Francis Rubio

A Canvas Painted Dull and Bright

A look-back on my life as I turn 25.

Birthdays have always been weird to me. Since I started celebrating it again, I’ve always felt forced to be happy every 13th of January. Well, I’ve always looked forward to it, even when I didn’t celebrate it if only to see which ones of my friends and family would remember to greet me on the day. Let it be clear too, though, that I am usually happy and grateful during my birthdays. But after only a few years of celebrating it again as an adult, it’s always been gloomy to me (and I heard that it is also the case for many others).

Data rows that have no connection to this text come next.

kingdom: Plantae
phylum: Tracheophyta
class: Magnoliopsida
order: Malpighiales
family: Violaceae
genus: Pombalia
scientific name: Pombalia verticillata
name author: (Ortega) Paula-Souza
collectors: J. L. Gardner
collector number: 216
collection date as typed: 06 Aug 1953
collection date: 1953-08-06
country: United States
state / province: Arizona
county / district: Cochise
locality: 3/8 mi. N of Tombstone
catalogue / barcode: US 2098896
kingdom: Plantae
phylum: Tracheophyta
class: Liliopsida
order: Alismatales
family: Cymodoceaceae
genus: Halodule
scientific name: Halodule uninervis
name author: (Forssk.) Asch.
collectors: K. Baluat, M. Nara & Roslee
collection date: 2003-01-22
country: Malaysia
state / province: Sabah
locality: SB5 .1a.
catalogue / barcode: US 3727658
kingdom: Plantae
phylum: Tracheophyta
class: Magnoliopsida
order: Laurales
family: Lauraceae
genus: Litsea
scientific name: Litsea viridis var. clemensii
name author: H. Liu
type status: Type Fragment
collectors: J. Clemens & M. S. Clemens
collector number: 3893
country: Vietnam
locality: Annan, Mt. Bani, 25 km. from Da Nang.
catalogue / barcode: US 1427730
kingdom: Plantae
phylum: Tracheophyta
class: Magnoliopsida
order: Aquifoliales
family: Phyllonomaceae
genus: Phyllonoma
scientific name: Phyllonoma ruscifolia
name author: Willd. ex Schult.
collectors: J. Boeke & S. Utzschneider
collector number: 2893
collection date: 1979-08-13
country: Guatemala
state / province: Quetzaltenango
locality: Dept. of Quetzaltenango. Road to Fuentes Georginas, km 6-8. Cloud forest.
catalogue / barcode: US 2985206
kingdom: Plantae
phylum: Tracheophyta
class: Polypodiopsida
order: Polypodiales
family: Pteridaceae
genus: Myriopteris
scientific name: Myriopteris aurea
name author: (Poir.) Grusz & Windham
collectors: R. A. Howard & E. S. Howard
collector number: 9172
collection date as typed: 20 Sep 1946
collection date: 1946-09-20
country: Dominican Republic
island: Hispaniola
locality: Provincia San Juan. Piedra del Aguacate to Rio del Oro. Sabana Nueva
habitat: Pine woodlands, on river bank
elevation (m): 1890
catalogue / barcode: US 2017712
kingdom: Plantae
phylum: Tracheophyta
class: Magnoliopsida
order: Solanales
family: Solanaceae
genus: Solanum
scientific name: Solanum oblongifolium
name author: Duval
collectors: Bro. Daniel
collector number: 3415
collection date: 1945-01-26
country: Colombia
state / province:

Today, I took myself out on a long walk. I also treated myself to multiple meals that I never tried before and I thoroughly enjoyed every single item I ordered. But during the walks, I had the time to think—like really think—about the meaning of this day. I turn 25 today, and oh boy, the quarter-life crisis is very real. I start thinking about my purpose, or the meaning of my existence. What really is all this learning for? What is the point of my pain, and what is the reason for me enduring through all of it?

My 24th year on this damned planet brought me through the most transformative period so far in my life. I lost the love of my life when we decided to end things between us (yes, I know you are tired of reading about this). But what followed was simultaneously the worst and best thing to have happened to me. I started seeing clearly the things I needed: money, friends, and more love for myself, in that order. And only now do I get the time to formally address and think about that entire thing.

Today I had an epiphany. And this epiphany showed me a very different me, which makes sense with all the growth and development I was forced to do last year. It was like I walked towards a mirror and it showed a brighter and different self.

In the heart of a transhumanist era, a side portrait reveals a figure gazing sideways, their somber expression encased in a vast crystal astronaut helmet. The helmet, grand and clear, contrasts their contemplative demeanor, suggesting a journey not just through space, but through the depths of human and technological evolution.

I’m bisexual. I’m a former Jehovah’s Witness. I’m a son. I’m a brother to two younger boys. I’m a breadwinner, the only one providing for my family. I’m a writer. I’m a passionate lover, but also a low-maintenance romancer. I’m a friend to many and strive to be an enemy to a few who deserve it. I try to be perfect, and see myself as superior to everyone, but also work hard to show humility and recognize that sometimes people have realized the things that I could only call potential in myself. I’ve hurt a few people, and I regret that some of them are people closest to me. I’ve had my (un)fair share of grief. I’m an orphan. I went through shit, and still, my light shines through the mud that clung to me when I went to hell and back. I am 25.

Life is meaningless, I realize, and that it is up to me to give it meaning. I’d been given a canvas. Others painted brush strokes on it. Some others threw colors. Others splashed blood, sweat, and tears. Some drew a crooked box on it and tied me on the canvas and nailed me so I’d stay inside the box; I didn’t fight. Some saw the canvas and thought it wasn’t worth their time. Some came, drew their little trees and sunshine, and left after crafting their very own masterpiece of a paradise in one corner of my life. Some people drew rainbows and people dancing, but then they started drawing beautiful images of things I didn’t want to see, so I asked them to leave. Some of them wouldn’t budge, so I took my canvas and ran away. When I’m sad, I’d take my canvas with me and go to a cave, and shut it off with a huge boulder. Some people would knock on the boulder and ask for a space in my canvas, so I sometimes let them in. Some people I walk to, make them laugh, and show the canvas. Some of them run away. Some of them walk. Some of them stay. Some of them look at the canvas and whisper to me, “It’s ugly.” Some of them say it out loud. Some of them run back to their friends and laugh at it from afar. Some of them look at the canvas and cry. Some of them gave me money and asked me to buy a new blank canvas. Some of them take red pens and encircle things they don’t like. One of them kissed me on the lips and drew an outline of technicolor pinks and metallic yellows around the burn marks on my canvas. And someone that’s still coming will arrive to pay me with love and care for this fucked up art on my canvas.

But I’m 25 now. And I realize that there’s no better time than now to take my own brush and start painting in my own colors, no matter how abundant or limited those colors might be (yes this is a metaphor about me being broke, I need money). My canvas is fucked up with browns, blacks, and grays. But somewhere in there are green trees, brown people, blue skies, a bright yellow sun, white clouds, and a pink house. 25 is me standing up. 25 is me taking fate by the balls and seizing every day as it comes. 25 is me making things happen, not letting things happen to me. 25 is me driving my life where I want it to be. So yeah, consider this birthday happy. Happy birthday to me!